Après l'émission nous nous sommes expliqués calmement. Je lui ai dit qu'il
ne me déstabiliserait pas avec cette attitude et qu'il " avait tort de
prendre les journalistes pour des cons " ! Il a souri, content de l'effet
qu'il avait produit : Bayrou, seul contre tous, face à la puissance de
l'argent, des médias hostiles, des grands groupes industriels. Le Béarnais
métamorphosé en mousquetaire défendant la veuve et l'orphelin. C'est beau
comme l'Antique !
Sur le fond, il était obligé de reconnaître que Royal ou Aubry soient
premier secrétaire du PS lui était indifférent… Dans les deux cas de figure,
il serait gagnant. Il ne s'agit pas de convictions politiques mais de
calculs électoraux, Messieurs les censeurs !
Eric Revel
Sur le blog d’Eric Revel, voici le commentaire de Claude Reichman
Cher Eric Revel,
Ce n’est pas sur les banques que vous auriez dû reprendre François
Bayrou. En effet il venait d’expliquer de façon convaincante le risque
systémique qu’aurait fait courir aux établissements bancaires la
non-intervention des Etats, ce qui l’avait poussé à voter le plan du
gouvernement.
En revanche, quand il a été question de la position de Jean Peyrelevade qui
ne voit pas d’autre issue aux difficultés de notre système social que la
hausse des cotisations maladie et retraite, Français Bayrou a fui le débat,
se contentant d’une part d’indiquer qu’il avait débattu du problème avec
Jean Peyrelevade ( ce qui est bien le moins), mais qu’il avait le souci
d’éviter de charger la barque des entreprises – seul lieu de création de
richesses, et à cet égard on ne peut que lui donner raison – et qu’il
préférait reporter sur une fiscalité écologique à créer la charge d’une
partie des cotisations sociales. Ce qui est très contradictoire avec son
souci de ne pas pénaliser les entreprises puisque celles-ci seraient
inévitablement les principales payeuses des taxes écologiques.

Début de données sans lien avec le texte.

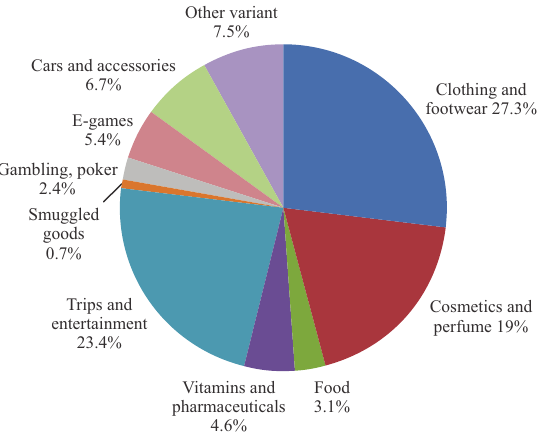
Fig. 1. The categories of the goods/services acquired via the channels of digital shadow consumption, percent (compiled by the authors with reference to the results of the survey)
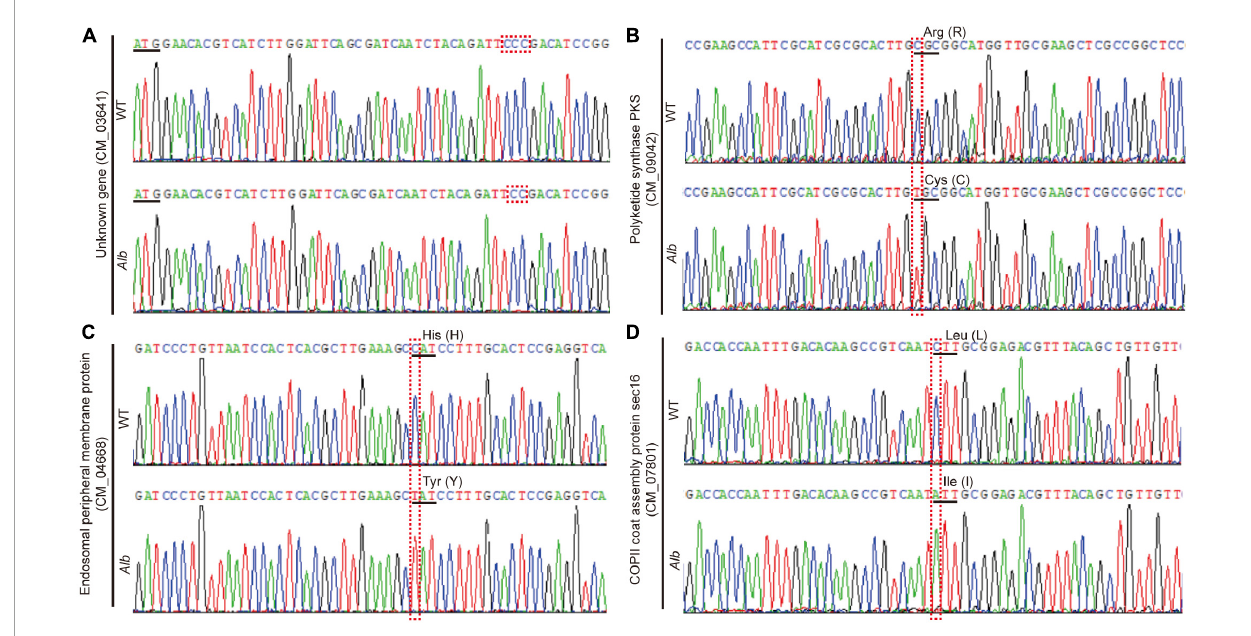
FIGURE3 Sequencing analysis of four mutation genes in WT and Alb . (A–D) Unknown gene (CM_03641), polyketide synthase (CCM_09042), endosomal peripheral membrane protein (CCM_04668), and COPII coat assembly protein sec16 (CCM_07801). WT, wild-type C. militaris ; Alb , albino mutant.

Cela signifie qu’à l’heure actuelle, François Bayrou n’a pas de solutions à
proposer en matière sociale. Or il s’agit du principal problème français. Le
social prélève et distribue 526 milliards d’euros chaque année sur la
richesse nationale (contre 300 milliards à l’Etat et 200 milliards aux
collectivités territoriales). C’est à cette source de dépenses qu’il faut
s’attaquer en priorité. Toute augmentation des cotisations maladie et
retraite est inenvisageable dans le contexte actuel. Il faut au contraire
faire baisser le coût de la protection sociale en y introduisant la
concurrence prévue par les directives européennes de 1992, intégralement
transposées dans le droit français et donc applicables immédiatement.
L’application de ces dispositions procurerait 38 milliards d’euros de plus
aux salaires nets : de quoi satisfaire le G 20 et le FMI qui ont recommandé
aux Etats, ce week-end, d’affecter 2 % de leur PIB à la stimulation de la
demande interne, soit précisément 38 milliards d’euros !
Voilà de quoi, cher Eric Revel, TF1 et LCI devraient
entretenir leurs téléspectateurs, au lieu de laisser des hommes politiques
jouer la comédie de la colère pour mieux échapper au débat de fond.
Claude Reichman
Merci,cher Claude, de
cet éclairage très important en effet. Votre message me va droit au coeur.